--- Raw data ---

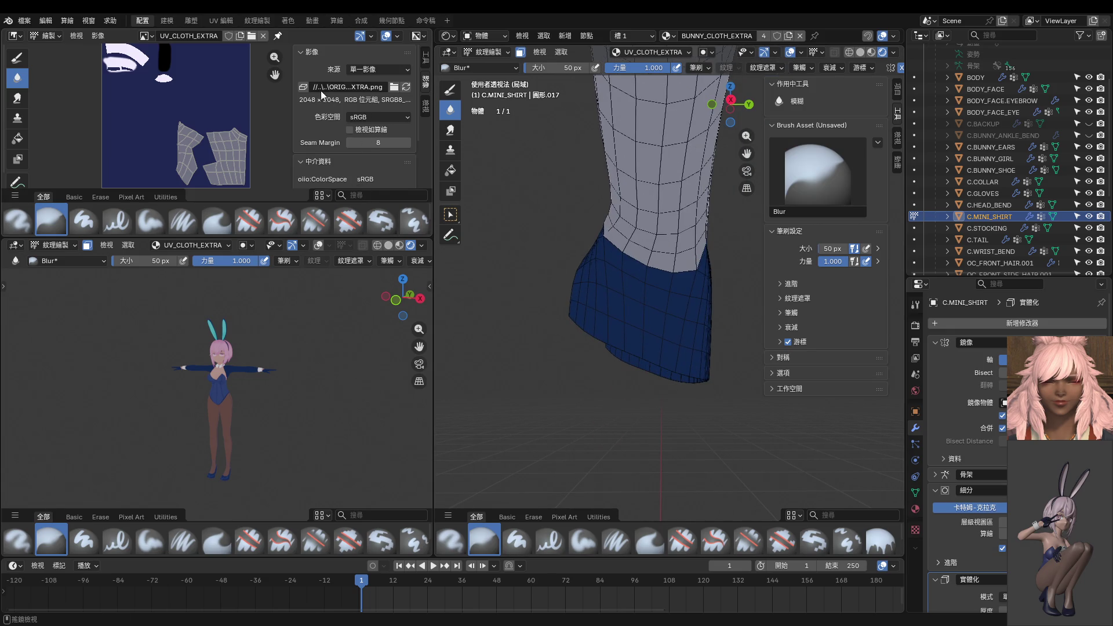
{"action": "mouse_move", "coordinate": [667, 151]}
{"action": "middle_mouse_down"}
{"action": "mouse_move", "coordinate": [704, 240]}
{"action": "mouse_move", "coordinate": [672, 247]}
{"action": "mouse_move", "coordinate": [681, 333]}
{"action": "mouse_move", "coordinate": [683, 261]}
{"action": "mouse_move", "coordinate": [644, 255]}
{"action": "middle_mouse_up"}
{"action": "scroll", "coordinate": [289, 369], "scroll_direction": "up", "scroll_amount": 5}
{"action": "scroll", "coordinate": [290, 370], "scroll_direction": "up", "scroll_amount": 8}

---

# [The task]
Every line of the data is to be transcribed exactly, and no picture is to be included.

# [Output below]
{"action": "mouse_move", "coordinate": [667, 151]}
{"action": "middle_mouse_down"}
{"action": "mouse_move", "coordinate": [704, 240]}
{"action": "mouse_move", "coordinate": [672, 247]}
{"action": "mouse_move", "coordinate": [681, 333]}
{"action": "mouse_move", "coordinate": [683, 261]}
{"action": "mouse_move", "coordinate": [644, 255]}
{"action": "middle_mouse_up"}
{"action": "scroll", "coordinate": [289, 369], "scroll_direction": "up", "scroll_amount": 5}
{"action": "scroll", "coordinate": [290, 370], "scroll_direction": "up", "scroll_amount": 8}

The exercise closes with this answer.